# [Task item]
Write out, without any change, the lines in the material below that run from the line with "877,309 855,330 845,320" through the line with "716,353 700,370 692,363", both included.

○ ○ ○ ○

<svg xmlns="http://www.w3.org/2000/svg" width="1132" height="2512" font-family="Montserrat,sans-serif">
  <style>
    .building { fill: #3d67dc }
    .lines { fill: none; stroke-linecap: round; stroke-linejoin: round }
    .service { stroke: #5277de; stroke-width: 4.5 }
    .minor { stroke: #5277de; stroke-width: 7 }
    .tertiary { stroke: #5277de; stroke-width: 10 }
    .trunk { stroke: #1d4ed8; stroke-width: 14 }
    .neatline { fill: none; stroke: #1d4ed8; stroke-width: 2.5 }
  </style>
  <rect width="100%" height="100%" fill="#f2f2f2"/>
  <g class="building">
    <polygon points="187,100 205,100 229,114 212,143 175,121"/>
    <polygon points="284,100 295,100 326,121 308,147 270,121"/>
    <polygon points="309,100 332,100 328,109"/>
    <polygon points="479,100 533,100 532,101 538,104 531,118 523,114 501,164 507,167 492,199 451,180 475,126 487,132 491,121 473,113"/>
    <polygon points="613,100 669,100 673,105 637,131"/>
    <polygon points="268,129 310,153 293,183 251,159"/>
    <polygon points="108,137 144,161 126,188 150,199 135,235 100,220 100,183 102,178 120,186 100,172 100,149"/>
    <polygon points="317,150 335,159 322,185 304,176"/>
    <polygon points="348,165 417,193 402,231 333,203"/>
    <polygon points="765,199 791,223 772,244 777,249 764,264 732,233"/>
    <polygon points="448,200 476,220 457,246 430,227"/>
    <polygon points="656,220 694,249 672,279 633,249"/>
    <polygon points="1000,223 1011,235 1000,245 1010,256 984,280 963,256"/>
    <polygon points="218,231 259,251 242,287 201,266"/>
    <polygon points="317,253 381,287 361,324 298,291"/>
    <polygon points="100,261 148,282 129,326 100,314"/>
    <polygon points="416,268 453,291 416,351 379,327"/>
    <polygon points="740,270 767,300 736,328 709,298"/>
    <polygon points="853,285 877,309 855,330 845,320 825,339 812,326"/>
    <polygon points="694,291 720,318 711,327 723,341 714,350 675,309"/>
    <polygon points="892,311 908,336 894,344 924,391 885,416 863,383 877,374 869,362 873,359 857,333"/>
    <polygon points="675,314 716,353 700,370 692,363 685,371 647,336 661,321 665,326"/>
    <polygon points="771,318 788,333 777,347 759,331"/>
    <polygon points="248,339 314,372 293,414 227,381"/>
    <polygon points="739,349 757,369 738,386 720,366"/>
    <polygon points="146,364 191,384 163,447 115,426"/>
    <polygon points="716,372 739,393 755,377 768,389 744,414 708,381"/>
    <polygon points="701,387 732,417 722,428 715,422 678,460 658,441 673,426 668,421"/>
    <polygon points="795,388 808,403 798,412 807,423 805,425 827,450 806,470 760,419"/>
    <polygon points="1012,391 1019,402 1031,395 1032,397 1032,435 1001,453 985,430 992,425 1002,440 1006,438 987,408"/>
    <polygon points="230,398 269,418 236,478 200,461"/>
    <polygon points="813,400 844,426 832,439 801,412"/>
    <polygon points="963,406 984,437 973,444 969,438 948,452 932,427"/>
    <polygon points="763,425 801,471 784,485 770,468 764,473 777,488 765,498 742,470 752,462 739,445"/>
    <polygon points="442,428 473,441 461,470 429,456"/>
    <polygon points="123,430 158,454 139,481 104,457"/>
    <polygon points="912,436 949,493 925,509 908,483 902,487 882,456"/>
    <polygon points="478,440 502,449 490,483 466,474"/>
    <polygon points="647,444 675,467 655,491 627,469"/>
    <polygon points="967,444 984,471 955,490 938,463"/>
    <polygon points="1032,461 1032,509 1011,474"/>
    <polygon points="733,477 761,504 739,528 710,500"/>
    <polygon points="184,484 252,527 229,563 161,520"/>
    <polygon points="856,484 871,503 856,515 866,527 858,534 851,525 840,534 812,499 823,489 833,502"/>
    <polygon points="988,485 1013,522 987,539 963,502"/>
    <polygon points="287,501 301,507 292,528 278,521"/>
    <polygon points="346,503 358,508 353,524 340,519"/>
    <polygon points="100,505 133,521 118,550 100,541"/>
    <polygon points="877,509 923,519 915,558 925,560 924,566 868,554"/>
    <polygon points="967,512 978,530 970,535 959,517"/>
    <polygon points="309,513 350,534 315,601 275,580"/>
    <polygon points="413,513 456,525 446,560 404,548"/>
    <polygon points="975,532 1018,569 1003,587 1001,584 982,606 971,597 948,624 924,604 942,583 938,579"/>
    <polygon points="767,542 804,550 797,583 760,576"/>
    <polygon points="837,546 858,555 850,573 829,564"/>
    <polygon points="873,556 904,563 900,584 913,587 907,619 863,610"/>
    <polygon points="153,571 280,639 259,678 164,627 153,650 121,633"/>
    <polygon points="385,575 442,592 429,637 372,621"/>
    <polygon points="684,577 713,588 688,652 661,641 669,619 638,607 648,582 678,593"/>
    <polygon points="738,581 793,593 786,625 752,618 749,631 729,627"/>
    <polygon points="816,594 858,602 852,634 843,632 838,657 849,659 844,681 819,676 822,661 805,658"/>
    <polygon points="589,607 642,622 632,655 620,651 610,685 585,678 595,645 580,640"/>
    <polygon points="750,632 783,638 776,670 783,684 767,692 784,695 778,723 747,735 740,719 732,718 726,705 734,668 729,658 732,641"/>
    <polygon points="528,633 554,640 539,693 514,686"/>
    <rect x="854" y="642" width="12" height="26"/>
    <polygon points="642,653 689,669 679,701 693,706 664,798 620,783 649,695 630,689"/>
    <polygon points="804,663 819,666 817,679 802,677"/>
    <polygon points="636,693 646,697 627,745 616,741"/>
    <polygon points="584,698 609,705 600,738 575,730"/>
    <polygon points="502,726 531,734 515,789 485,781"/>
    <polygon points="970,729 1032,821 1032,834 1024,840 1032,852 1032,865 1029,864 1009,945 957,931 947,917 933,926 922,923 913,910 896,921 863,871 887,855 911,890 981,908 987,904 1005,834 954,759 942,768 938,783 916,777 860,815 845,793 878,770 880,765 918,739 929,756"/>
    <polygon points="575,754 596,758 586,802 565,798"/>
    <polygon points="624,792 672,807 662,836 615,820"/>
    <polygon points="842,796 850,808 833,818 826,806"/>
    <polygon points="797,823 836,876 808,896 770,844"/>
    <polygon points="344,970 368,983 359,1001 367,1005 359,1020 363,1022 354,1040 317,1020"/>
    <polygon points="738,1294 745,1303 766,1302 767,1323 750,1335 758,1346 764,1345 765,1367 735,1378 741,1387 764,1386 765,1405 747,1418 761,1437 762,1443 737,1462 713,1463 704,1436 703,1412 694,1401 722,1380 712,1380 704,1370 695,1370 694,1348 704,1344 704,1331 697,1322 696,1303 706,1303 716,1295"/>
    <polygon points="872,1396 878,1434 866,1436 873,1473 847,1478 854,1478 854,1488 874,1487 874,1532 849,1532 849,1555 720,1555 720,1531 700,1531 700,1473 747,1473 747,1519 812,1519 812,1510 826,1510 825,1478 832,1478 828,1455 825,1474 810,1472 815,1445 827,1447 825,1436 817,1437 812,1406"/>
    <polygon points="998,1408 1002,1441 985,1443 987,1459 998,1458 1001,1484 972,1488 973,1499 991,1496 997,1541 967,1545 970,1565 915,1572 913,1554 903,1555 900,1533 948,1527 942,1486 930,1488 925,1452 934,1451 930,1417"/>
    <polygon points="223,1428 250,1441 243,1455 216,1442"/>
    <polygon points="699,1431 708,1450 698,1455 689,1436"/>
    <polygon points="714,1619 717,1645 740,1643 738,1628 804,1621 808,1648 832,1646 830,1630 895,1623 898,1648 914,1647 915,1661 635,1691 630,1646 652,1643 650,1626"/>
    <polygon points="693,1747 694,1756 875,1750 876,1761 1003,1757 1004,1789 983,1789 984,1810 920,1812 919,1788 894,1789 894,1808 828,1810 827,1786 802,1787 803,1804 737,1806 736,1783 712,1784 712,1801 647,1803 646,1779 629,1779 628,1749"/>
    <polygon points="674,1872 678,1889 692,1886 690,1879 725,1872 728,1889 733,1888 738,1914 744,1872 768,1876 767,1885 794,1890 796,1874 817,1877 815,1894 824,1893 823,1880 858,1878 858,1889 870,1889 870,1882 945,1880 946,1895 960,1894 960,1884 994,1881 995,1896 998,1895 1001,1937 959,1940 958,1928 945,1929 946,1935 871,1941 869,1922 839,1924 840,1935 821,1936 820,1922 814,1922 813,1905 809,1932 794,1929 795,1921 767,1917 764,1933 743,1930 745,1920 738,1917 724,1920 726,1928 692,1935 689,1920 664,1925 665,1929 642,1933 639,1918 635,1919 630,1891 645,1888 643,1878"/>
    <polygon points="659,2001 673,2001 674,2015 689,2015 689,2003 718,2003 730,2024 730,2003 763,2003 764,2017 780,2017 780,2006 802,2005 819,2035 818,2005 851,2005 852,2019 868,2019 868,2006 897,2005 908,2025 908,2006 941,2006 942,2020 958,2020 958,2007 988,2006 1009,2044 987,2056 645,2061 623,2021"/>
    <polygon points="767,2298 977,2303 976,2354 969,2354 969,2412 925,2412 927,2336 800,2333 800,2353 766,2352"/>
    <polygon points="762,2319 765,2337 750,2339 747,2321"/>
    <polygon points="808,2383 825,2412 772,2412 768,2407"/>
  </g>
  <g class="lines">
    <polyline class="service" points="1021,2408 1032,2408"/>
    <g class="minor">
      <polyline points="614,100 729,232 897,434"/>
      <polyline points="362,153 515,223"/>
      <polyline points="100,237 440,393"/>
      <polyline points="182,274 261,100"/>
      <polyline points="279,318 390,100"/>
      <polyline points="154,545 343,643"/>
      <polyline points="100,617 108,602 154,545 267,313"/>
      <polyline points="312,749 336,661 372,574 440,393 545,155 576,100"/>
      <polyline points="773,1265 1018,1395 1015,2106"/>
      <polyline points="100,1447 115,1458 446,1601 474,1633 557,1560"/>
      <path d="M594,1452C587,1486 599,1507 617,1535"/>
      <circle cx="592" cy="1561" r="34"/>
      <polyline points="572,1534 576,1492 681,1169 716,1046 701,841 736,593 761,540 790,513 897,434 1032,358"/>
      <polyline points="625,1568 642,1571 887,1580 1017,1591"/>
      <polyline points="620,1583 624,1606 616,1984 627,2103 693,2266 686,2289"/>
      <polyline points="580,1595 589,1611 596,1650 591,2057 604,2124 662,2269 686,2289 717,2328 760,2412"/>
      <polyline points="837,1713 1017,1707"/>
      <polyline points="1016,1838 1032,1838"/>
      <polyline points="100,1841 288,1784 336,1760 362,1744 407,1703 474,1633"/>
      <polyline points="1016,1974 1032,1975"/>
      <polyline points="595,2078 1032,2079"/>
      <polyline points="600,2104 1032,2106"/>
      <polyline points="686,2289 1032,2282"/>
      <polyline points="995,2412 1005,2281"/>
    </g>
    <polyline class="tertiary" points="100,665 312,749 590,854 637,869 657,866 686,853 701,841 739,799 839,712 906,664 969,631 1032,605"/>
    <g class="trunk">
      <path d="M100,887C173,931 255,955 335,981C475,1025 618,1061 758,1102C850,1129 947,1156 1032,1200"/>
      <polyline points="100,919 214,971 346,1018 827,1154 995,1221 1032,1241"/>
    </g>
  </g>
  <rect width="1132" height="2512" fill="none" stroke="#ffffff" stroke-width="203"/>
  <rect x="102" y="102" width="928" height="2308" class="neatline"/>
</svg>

○ ○ ○ ○

# [Output below]
    <polygon points="853,285 877,309 855,330 845,320 825,339 812,326"/>
    <polygon points="694,291 720,318 711,327 723,341 714,350 675,309"/>
    <polygon points="892,311 908,336 894,344 924,391 885,416 863,383 877,374 869,362 873,359 857,333"/>
    <polygon points="675,314 716,353 700,370 692,363 685,371 647,336 661,321 665,326"/>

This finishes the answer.